Take This Time to Prepare for Next Year’s Fishing
By now you might have filled a deer tag your two. If you are a trapper, you are likely to have a few sets in the ground, and some die-hard anglers are battling the elements and do some ice-fishing if there is any ice. But, what about the rest of us who are not deer hunters, trappers, or out on the ice fishing?
It might seem like an eternity before spring arrives, and fishing starts up again. It will be here before you know it. It is great to dream of landing your next monster fish, but instead of feeling sorry for yourself, now is the time to look over your fish gear that had a fought a battle or two in the past year.
The fishing rod takes abuse like no other piece of equipment we own as anglers. Throwing heavy lures all day long will take its toll on any rod. Let’s face it, more than once we have casually tossed the rod to the side, or even stepped on it. All this torture adds up. Unfortunately, more than once during the heart of the fishing season, I have reached to grab my favorite rod only to see a missing guide or a broken tip and it is not a good feeling, especially when I had plenty of time in the winter to make repairs.
The first thing to do on any rod is to remove the reel. Clean the reel seat thoroughly as this is an area known gunk built up. With this area clean you can be satisfied that your reel will fit securely. Go over your guide wraps and make sure there are no breaks or frays, check the guides for any cracks or missing ceramics. If you find any problems with your guides, take the rod to a rod shop and have it fixed, or there are good kits available to fix this for the do-it-yourselfer.
The reel takes a lot of abuse, but unfortunately, there is not much an individual can do. With all the tiny parts on the inside of a reel that needs to be greased, this is something I would let a professional do. One thing the reel owner can do is take off the side plate that is normally connected with three screws and grease all the gears and put oil on all the bearings. Pay close attention to the sprawl and pinion. These parts are always working throughout the retrieve as they move back and forth to guide the line back in. It is a good idea to perform regular maintenance on these two parts throughout the season as well.
No matter how well your rod and reels are performing, they will not catch fish by themselves. There is where lures in good working condition come into play.
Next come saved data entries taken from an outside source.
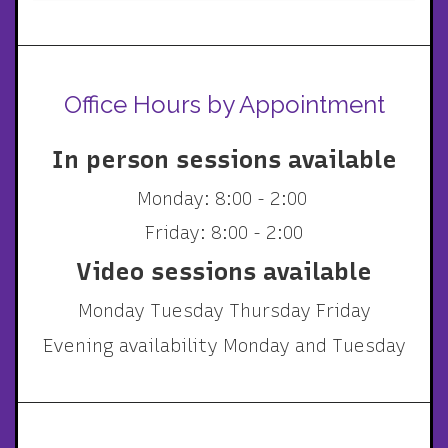
Office Hours by Appointment
In person sessions available
Monday: 8:00 - 2:00
Friday: 8:00 - 2:00
Video sessions available
Monday Tuesday Thursday Friday
Evening availability Monday and Tuesday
The first thing to do with your lures is to check the split rings and hooks. Any damaged split rings need to be replaced. Replace any hooks that are rusty or otherwise damaged, or if they have been sharpened one too many times. Check the bucktails and spinnerbaits you have in your box to make certain the wrapping is not frayed. If you come across a problem, apply a small amount of head cement to the wrapping and they will be ready to go. The last thing to do and the most enjoyable for me is to organize my tackle box, and while doing so relive memories of fish the lures have caught for you.
Many good fish have been lost to the inadequate line. Inspect your line for any frays, weak spots, and discoloration. If you come across any bad areas replace it.
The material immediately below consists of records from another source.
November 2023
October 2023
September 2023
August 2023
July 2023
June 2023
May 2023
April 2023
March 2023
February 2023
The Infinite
Braided lines are capable of lasting for many seasons. Just be sure to clip off a couple of feet and retie before each adventure. Monofilament lines easily lose their strength and needs to be replaced every year. The biggest reason lines become weak is a backlash, however, the sun, grease, and other gunk will negatively affect the life of your line.
Earlier this spring I went on my first trip of the year that would require a landing net. Inspecting the nest, I quickly realized that I had a small hole in the net. It was an easy and quick fix with some small wire ties. Eventually, the net will have to be replaced, but the wire ties got me through the season.
Instead of dreaming of landing that next big bass, catfish, or crappie go ahead and get your gear ready for next spring. When your gear is in tip-top shape, you can get back to dreaming, but only after all your chores are done.